(WASHINGTON) — The U.S. Food and Drug Administration announced Wednesday that it was investigating the safety of codeine for post-operative pain relief in children following reports of three deaths and one life-threatening emergency related to its use after tonsil surgery.
The children were between the ages of 2 and 5. All had received standard doses of codeine, but doctors believe each had a genetic trait that caused them to develop toxic levels of drug in their bodies.
“This will be news to the majority of [doctors] who are not well versed in opioid pharmacology, and it is very important,” says Dr. Elliot Krane, a professor of anesthesia and pediatrics at Lucile Packard Children’s Hospital.
The reason that codeine may be a special case is that it requires extra processing by the liver to work.
“Codeine doesn’t work in its natural form,” explained Dr. Joseph R. Tobin, professor and chairman of anesthesiology at Wake Forest University School of Medicine. “It must be converted by enzymes in the body to its active form.”
This active form is morphine. For most patients, taking codeine leads to a relatively safe and therapeutic level of morphine in the body. In nearly a third of the patients who metabolize the codeine slowly, there may be minimal or no effect.
However, in the rare case of “ultra-rapid metabolizers,” the liver quickly converts the codeine into high levels of morphine in the blood — a potentially deadly situation.
“If you are an ultra-rapid metabolizer, then the concentration of the active form of the drug can rise in the patient’s bloodstream quickly,” said Tobin. “When this is also associated with residual anesthetics, a child may be at risk to stop breathing or become completely obstructed.”
Unfortunately, few people are likely to know whether they are slow, regular, rapid or ultra-rapid metabolizers until they take codeine for the first time. Also, because the mechanism controlling this drug’s metabolism is based on a person’s liver enzyme properties, there is no way to change how the drug is processed in any one person.
However, this does not necessarily mean that all people taking codeine are in danger. The children who died after they stopped breathing were also at higher risk because their underlying diseases — having sleep apnea, followed by an operation on the tonsils — also hindered their ability to breathe.
“Many of these patients have their surgery because they have existing airway obstruction,” said Dr. Eugene Viscusi, director of acute pain management services at Jefferson Medical College and Hospital. “These children are already at risk of airway obstruction and respiratory events.”
Given these elevated risks with codeine, many pediatric physicians have already eliminated the drug from their post-operative management.
“Codeine is a poor choice for post-operative pain anyway,” says Dr. Laura Schanberg, co-chief of the division of pediatric rheumatology at Duke University Medical Center in Durham, N.C. “It is no longer considered standard of care for pain management.”
Fortunately, many good alternatives exist.

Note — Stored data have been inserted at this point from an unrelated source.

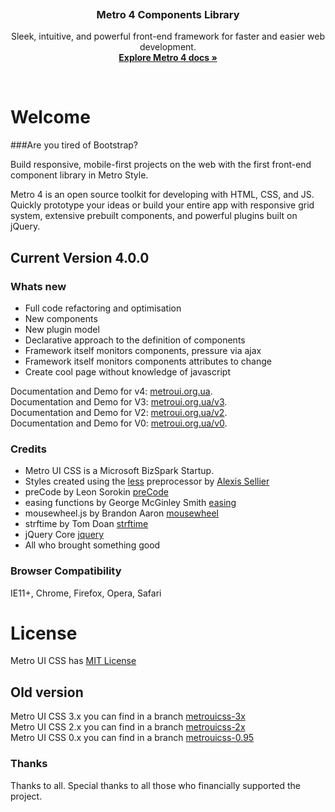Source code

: <p align="center">
  <a href="https://metroui.org.ua/v4/">
    <img src="https://metroui.org.ua/images/logo4.png" alt="">
  </a>

  <h3 align="center">Metro 4 Components Library</h3>

  <p align="center">
    Sleek, intuitive, and powerful front-end framework for faster and easier web development.
    <br>
    <a href="https://metroui.org.ua/v4/"><strong>Explore Metro 4 docs »</strong></a>
  </p>
</p>

<br>

# Welcome
###Are you tired of Bootstrap?
  
 Build responsive, mobile-first projects on the web with the first front-end component library in Metro Style.

 Metro 4 is an open source toolkit for developing with HTML, CSS, and JS. Quickly prototype your ideas or build your entire app with responsive grid system, extensive prebuilt components, and powerful plugins built on jQuery.
 
## Current Version 4.0.0

### Whats new
+ Full code refactoring and optimisation
+ New components
+ New plugin model
+ Declarative approach to the definition of components
+ Framework itself monitors components, pressure via ajax
+ Framework itself monitors components attributes to change
+ Create cool page without knowledge of javascript

 Documentation and Demo for v4: [metroui.org.ua](http://metroui.org.ua/).   
 Documentation and Demo for V3: [metroui.org.ua/v3](http://metroui.org.ua/v3).   
 Documentation and Demo for V2: [metroui.org.ua/v2](http://metroui.org.ua/v2).   
 Documentation and Demo for V0: [metroui.org.ua/v0](http://metroui.org.ua/v0).   

### Credits
- Metro UI CSS is a Microsoft BizSpark Startup.
- Styles created using the [less](http://lesscss.org) preprocessor by  [Alexis Sellier](https://github.com/cloudhead)
- preCode by Leon Sorokin [preCode](https://github.com/leeoniya/preCode.js)
- easing functions by George McGinley Smith [easing](http://gsgd.co.uk/sandbox/jquery/easing/)
- mousewheel.js by Brandon Aaron [mousewheel](http://brandonaaron.net)
- strftime by Tom Doan [strftime](https://github.com/thdoan/strftime)
- jQuery Core [jquery](https://jquery.com/)
- All who brought something good 

### Browser Compatibility
IE11+, Chrome, Firefox, Opera, Safari

# License
Metro UI CSS has [MIT License](http://metroui.org.ua/license.html)

## Old version
Metro UI CSS 3.x you can find in a branch [metrouicss-3x](https://github.com/olton/Metro-UI-CSS/tree/metrouicss-3x)     
Metro UI CSS 2.x you can find in a branch [metrouicss-2x](https://github.com/olton/Metro-UI-CSS/tree/metrouicss-2x)     
Metro UI CSS 0.x you can find in a branch [metrouicss-0.95](https://github.com/olton/Metro-UI-CSS/tree/metrouicss-0.95) 

### Thanks
Thanks to all. Special thanks to all those who financially supported the project.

“There are several very good alternatives, principally hydrocodone (the active ingredient in Vicodin, Lortab, Lorcet and Norco), and oxycodone (the active ingredient in Percocet),” said Krane.
Other safe, though less powerful, options are the non-prescription pain medications such as acetaminophen (Tylenol) and ibuprofen (Motrin).
“There is no known benefit of acetaminophen with codeine over acetaminophen alone for post-tonsillectomy pain in kids,” said Dr. Alan Greene, clinical professor of pediatrics at Stanford University School of Medicine in Palo Alto, Calif.
“Pain relief should be a high priority after surgery for comfort and to speed healing,” he said, “but I can see no good reason to give codeine after tonsillectomy.”